For now, residents and officials on Cape Cod interviewed for this article seem intent on figuring out ways to coexist with, rather than manage, the sharks—though not all of them used the term “coexistence.” That term has only recently gained prominence among Western academics and conservationists. At its core, coexistence describes a state in which humans and wildlife share the same landscape. And while that may sound Pollyannaish, scholars and policy makers don’t frame it as such. “Coexistence doesn’t require you to love your neighbor, or your enemy, or that marauding beast,” says Simon Pooley, a researcher at the University of London. “It requires you to figure out a way of existing in the same space and getting what you need.”
Pooley and other researchers maintain that promoting coexistence will be important for sustaining wild-animal populations into the future. “Many of the places where these dangerous animals persist—they persist because there is coexistence in those places,” he says.
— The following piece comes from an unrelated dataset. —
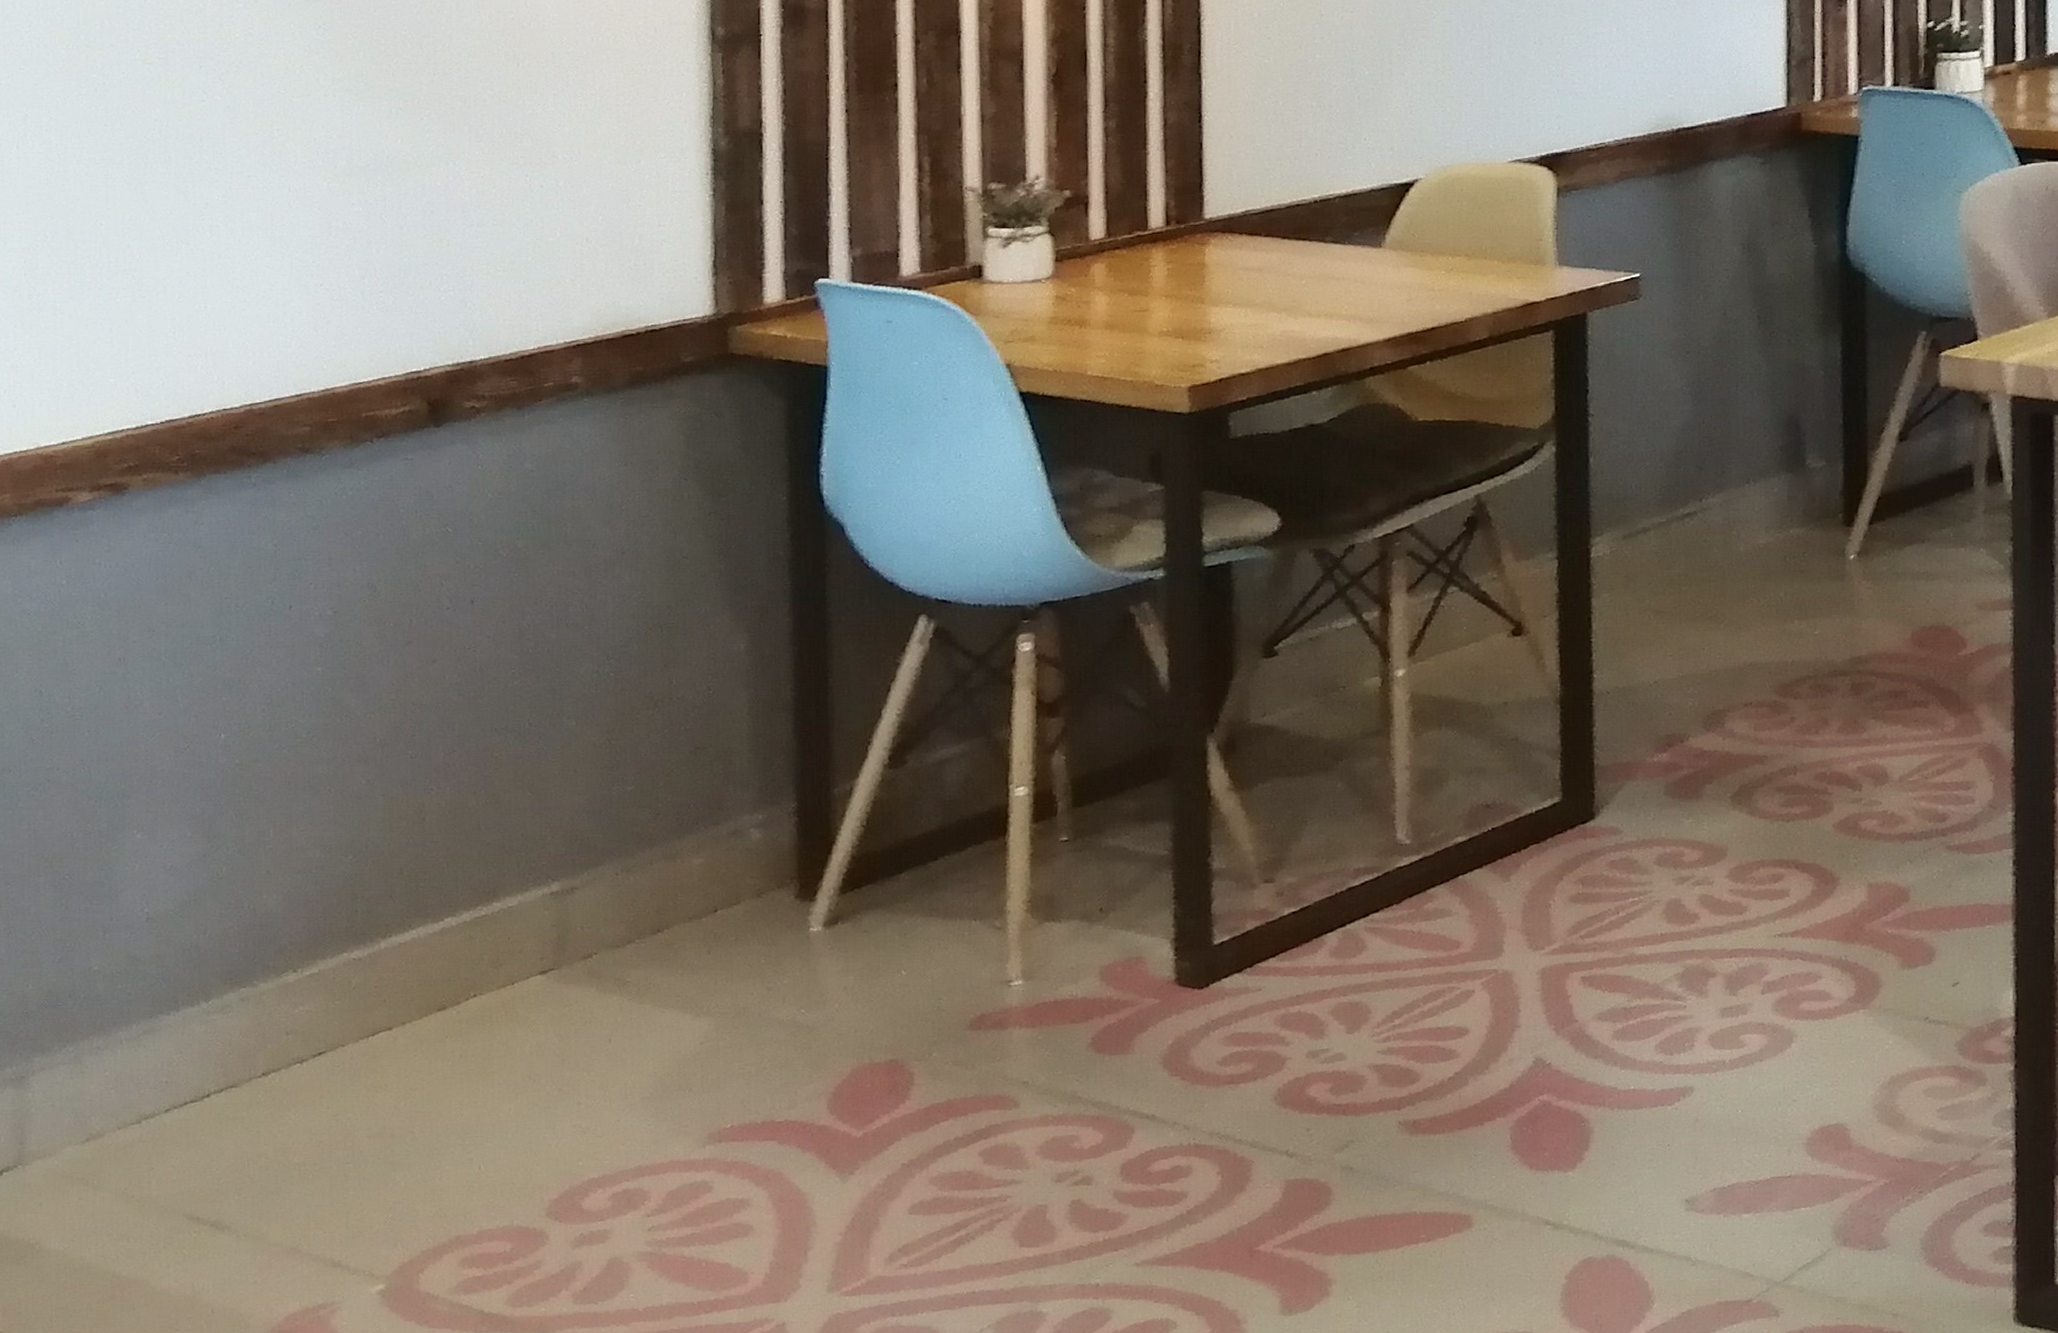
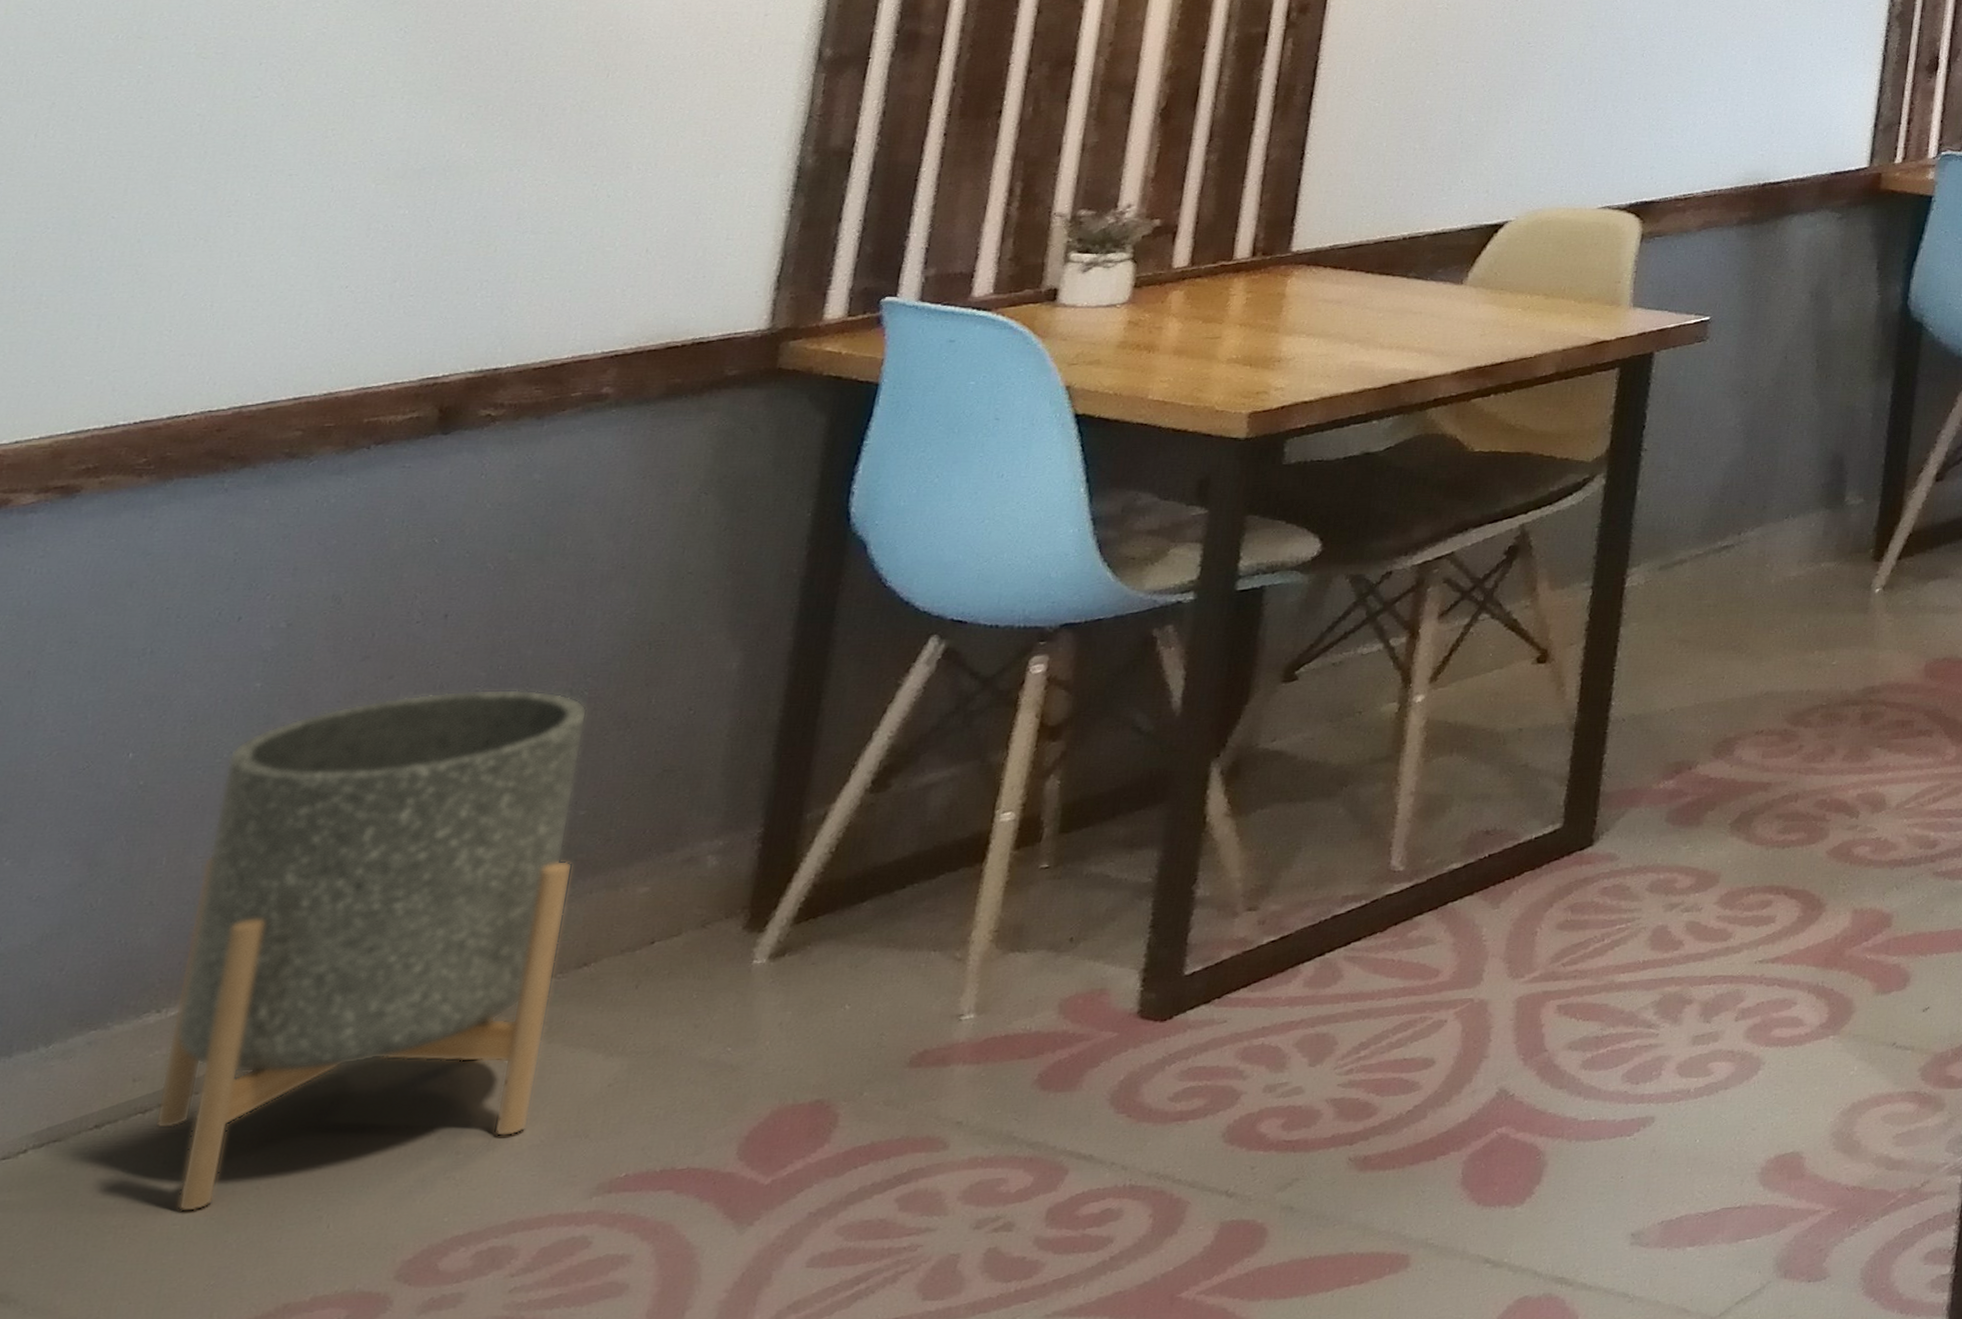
planter: none [307,671,637,1153] -> present [154,689,588,1213]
This is especially apparent in Indigenous-managed lands that contain about 80 percent of global biodiversity, including vital habitats for predators like jaguars, polar bears, and lions. He himself studies communities in Western India that coexist with wild crocodile populations. And India’s Sundarbans, a region of marshy land and mangrove forests populated by both humans and tigers, provides the largest remaining Bengal tiger habitat in the world.
Whether Cape Cod will become a model for coexistence is an open question. Currently there are no plans to put up barriers, or to bait and cull sharks, although a more heated debate has erupted around whether and how to deal with the tens of thousands of seals that have recolonized the Cape. Winton, who hopes to have beta versions of the predictive maps ready by the end of this year, is excited about the immense amount of data still out there that could be used to better understand sharks and their behavior.
“The more we learn about these animals, the more we just realize we’ve only started to scrape the surface [of] understanding them,” she says. “I am just so excited for what the future holds—for not just shark science, for all of wildlife science.”